-------- Excerpted passage

Saturday, October 11, 2008

Taking In Each Other's Laundry

Thumbing around the newspaper this morning, I was struck by two items in the business section:

1) PepsiCo to re-focus on soft drinks, and

2) GE tumbles 22% as expected.

What's not said about #1:

"Population only grows at about 1% per year. Assuming everyone is already drinking as much Pepsi as they ever will, our growth rate is...1%. This is far too anemic for Wall Street, a piddly-ass one percent, so we've had to expand our business into water, sports drinks, orange juice, and fake fruit drinks to be able to expand at the growth rates our shareholders expect in the consumer staples sector."

I would think that company growth could occur, sure...but at some point, don't you run back into that 1% limit? You can only get people to eat and drink so much. Humans make terrible consumers because there's an artificial market limit...their stomachs. They've worked around this limit over the past twenty five years or so by substituting high fructose corn syrup in most of their products that (apparently) causes people to eat more...hence our slobbish, overweight cartoonish nation.

----------------

What to work on —
1: Answer these questions about the post on PepsiCo and GE:
(a) By what percentage does the post say GE tumbled?
(b) At roughly what yearly rate does the quoted passage say population grows?
(c) What ingredient does the writer say was substituted in most products over the past twenty-five years or so?
2: Reproduce the post on PepsiCo and GE between "Thumbing around the" and "22% as expected.", inclusive.

-------- Extracted entries

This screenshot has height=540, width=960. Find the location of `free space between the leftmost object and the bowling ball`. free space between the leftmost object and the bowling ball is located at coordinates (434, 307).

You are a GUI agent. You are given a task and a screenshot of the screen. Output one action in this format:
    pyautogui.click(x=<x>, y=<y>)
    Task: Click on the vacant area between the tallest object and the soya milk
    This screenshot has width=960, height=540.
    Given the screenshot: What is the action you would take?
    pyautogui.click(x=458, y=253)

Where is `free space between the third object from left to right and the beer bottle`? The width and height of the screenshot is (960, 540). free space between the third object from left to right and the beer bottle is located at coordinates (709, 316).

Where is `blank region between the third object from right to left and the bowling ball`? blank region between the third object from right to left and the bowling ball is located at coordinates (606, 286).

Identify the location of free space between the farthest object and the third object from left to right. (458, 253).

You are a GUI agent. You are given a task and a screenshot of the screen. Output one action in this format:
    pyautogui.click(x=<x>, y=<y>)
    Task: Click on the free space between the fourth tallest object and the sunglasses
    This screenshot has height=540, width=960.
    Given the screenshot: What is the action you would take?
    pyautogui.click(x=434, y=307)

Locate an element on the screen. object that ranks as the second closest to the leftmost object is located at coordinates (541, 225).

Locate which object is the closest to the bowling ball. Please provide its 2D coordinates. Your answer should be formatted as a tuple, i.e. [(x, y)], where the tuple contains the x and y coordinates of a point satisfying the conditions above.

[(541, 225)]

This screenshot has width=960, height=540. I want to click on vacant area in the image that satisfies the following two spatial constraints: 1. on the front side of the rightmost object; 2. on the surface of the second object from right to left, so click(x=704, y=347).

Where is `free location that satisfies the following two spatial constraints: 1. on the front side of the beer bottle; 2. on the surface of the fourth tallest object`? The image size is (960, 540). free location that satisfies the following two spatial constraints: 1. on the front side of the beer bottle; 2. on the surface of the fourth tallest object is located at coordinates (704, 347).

----------------

Responses —
1:
(a) 22%
(b) About 1% per year
(c) High fructose corn syrup

2:
Thumbing around the newspaper this morning, I was struck by two items in the business section:

1) PepsiCo to re-focus on soft drinks, and

2) GE tumbles 22% as expected.